The war in North Africa opened a new theatre in June 1940 when Italy invaded British Egypt, drawing in Rommel’s Afrika Korps and turning the desert into one of the war’s most dramatic campaigns. The eventual Allied victory in North Africa opened the route into Italy, where some of the hardest fighting of the Western war unfolded. And in 1945, the war came to its climax — Berlin fell, Hitler was dead, and a continent lay in ruins. These episodes cover the Mediterranean campaign and the extraordinary, disorienting months that followed Germany’s surrender.

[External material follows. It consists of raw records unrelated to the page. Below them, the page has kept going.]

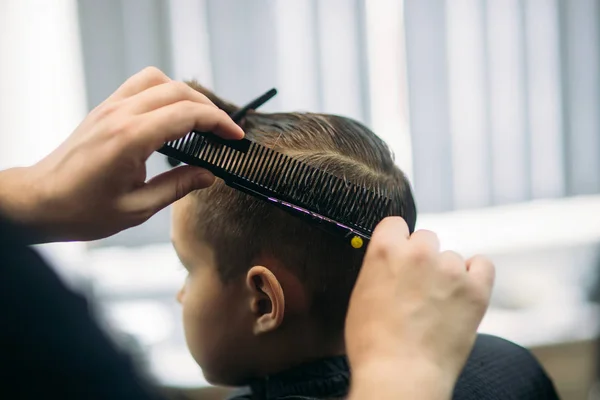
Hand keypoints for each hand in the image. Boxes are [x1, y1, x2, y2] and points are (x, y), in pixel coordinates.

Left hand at [0, 67, 242, 242]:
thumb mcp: (137, 207)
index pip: (187, 114)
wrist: (40, 201)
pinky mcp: (104, 110)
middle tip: (224, 132)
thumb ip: (178, 186)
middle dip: (209, 108)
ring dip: (185, 95)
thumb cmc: (83, 210)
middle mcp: (120, 115)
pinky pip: (139, 85)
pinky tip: (171, 115)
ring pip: (158, 80)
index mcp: (130, 139)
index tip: (235, 137)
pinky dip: (163, 92)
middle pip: (178, 91)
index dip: (219, 123)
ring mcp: (110, 108)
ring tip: (200, 120)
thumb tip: (209, 174)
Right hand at [346, 217, 494, 398]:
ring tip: (437, 305)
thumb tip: (391, 262)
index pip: (396, 224)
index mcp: (386, 250)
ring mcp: (450, 269)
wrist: (401, 375)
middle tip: (418, 287)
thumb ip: (378, 268)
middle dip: (422, 257)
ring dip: (446, 274)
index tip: (399, 256)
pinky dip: (475, 275)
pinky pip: (482, 265)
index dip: (397, 241)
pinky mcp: (476, 289)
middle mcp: (419, 252)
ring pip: (451, 257)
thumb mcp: (361, 295)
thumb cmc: (373, 344)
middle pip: (426, 238)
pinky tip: (463, 292)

Part One: The North Africa Campaign 1940–43

The desert war was a campaign of rapid advance and sudden reversal, fought across thousands of miles of Libyan and Egyptian desert. Britain faced Rommel’s Afrika Korps in a series of battles — from the early Italian defeat through the fall of Tobruk to the decisive victory at El Alamein in October 1942 — that tied down significant Axis resources and eventually opened the door to the invasion of southern Europe. The island of Malta, subjected to the heaviest bombing of any territory in the war, played a crucial strategic role in keeping the supply lines to North Africa open.


Part Two: The End of the War and Its Aftermath 1945

The final months of the Second World War in Europe were among the most violent of the entire conflict. As Allied armies converged on Berlin from east and west, the Nazi regime fought to the last. The aftermath brought no clean resolution — liberated Europe was a continent of rubble, displaced persons, reprisals, and profound moral reckoning. These episodes examine Berlin in its final days, the fate of millions of displaced persons, the trials of Europe’s collaborators, and the vast project of rebuilding a shattered Germany.